---------- Available data

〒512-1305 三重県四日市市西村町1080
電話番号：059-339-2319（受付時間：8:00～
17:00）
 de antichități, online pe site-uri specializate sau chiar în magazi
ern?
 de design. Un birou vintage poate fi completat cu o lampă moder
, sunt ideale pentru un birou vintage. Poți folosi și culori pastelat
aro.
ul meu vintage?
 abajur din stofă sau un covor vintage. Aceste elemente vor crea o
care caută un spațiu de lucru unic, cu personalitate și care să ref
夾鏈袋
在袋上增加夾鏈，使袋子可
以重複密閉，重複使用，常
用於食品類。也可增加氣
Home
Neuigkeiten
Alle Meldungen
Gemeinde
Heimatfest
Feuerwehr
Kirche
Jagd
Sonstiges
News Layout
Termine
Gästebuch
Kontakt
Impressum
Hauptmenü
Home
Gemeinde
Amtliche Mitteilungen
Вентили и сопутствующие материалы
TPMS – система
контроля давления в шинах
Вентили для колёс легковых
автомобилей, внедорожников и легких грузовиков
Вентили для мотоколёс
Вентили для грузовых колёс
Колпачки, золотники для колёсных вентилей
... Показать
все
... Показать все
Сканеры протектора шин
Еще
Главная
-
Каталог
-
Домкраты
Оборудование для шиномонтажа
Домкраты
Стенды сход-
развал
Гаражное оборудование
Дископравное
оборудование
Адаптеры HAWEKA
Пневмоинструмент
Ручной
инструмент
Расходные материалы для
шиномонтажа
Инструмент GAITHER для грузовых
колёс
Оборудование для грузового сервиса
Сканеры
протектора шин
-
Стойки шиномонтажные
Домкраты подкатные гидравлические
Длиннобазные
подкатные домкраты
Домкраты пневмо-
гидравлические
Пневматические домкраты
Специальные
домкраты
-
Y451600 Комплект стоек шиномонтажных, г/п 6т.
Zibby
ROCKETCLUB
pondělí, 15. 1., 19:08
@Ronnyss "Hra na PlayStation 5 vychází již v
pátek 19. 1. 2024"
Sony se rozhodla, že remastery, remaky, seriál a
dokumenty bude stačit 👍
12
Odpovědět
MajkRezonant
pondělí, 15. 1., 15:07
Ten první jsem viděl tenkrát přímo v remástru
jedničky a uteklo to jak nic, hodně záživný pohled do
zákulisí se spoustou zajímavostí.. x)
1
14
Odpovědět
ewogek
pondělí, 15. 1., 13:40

--------------------

**What you will do**
Reproduce every line of the entries above verbatim.

**Completed task**
〒512-1305 三重県四日市市西村町1080
電話番号：059-339-2319（受付時間：8:00～
17:00）
 de antichități, online pe site-uri specializate sau chiar în magazi
ern?
 de design. Un birou vintage poate fi completat cu o lampă moder
, sunt ideale pentru un birou vintage. Poți folosi și culori pastelat
aro.
ul meu vintage?
 abajur din stofă sau un covor vintage. Aceste elemente vor crea o
care caută un spațiu de lucru unic, cu personalitate și care să ref
夾鏈袋
在袋上增加夾鏈，使袋子可
以重複密閉，重複使用，常
用於食品類。也可增加氣
Home
Neuigkeiten
Alle Meldungen
Gemeinde
Heimatfest
Feuerwehr
Kirche
Jagd
Sonstiges
News Layout
Termine
Gästebuch
Kontakt
Impressum
Hauptmenü
Home
Gemeinde
Amtliche Mitteilungen
Вентили и сопутствующие материалы
TPMS – система
контроля давления в шинах
Вентили для колёс легковых
автомобилей, внедорожников и легких грузовиков
Вентили для мотоколёс
Вентили для грузовых колёс
Колпачки, золотники для колёсных вентилей
... Показать
все
... Показать все
Сканеры протектора шин
Еще
Главная
-
Каталог
-
Домкраты
Оборудование для шиномонтажа
Домкраты
Стенды сход-
развал
Гаражное оборудование
Дископравное
оборудование
Адаптеры HAWEKA
Пневмоинструмент
Ручной
инструмент
Расходные материалы для
шиномонтажа
Инструмент GAITHER для грузовых
колёс
Оборудование для грузового сервиса
Сканеры
протектора шин
-
Стойки шиномонтажные
Домкраты подкатные гидравлические
Длиннобазные
подкатные домкраты
Домкраты пневмо-
гидравлические
Пневматические домкраты
Специальные
домкраты
-
Y451600 Комплект стоек шиномонтажных, г/п 6т.
Zibby
ROCKETCLUB
pondělí, 15. 1., 19:08
@Ronnyss "Hra na PlayStation 5 vychází již v
pátek 19. 1. 2024"
Sony se rozhodla, že remastery, remaky, seriál a
dokumenty bude stačit 👍
12
Odpovědět
MajkRezonant
pondělí, 15. 1., 15:07
Ten první jsem viděl tenkrát přímo v remástru
jedničky a uteklo to jak nic, hodně záživný pohled do
zákulisí se spoustou zajímavostí.. x)
1
14
Odpovědět
ewogek
pondělí, 15. 1., 13:40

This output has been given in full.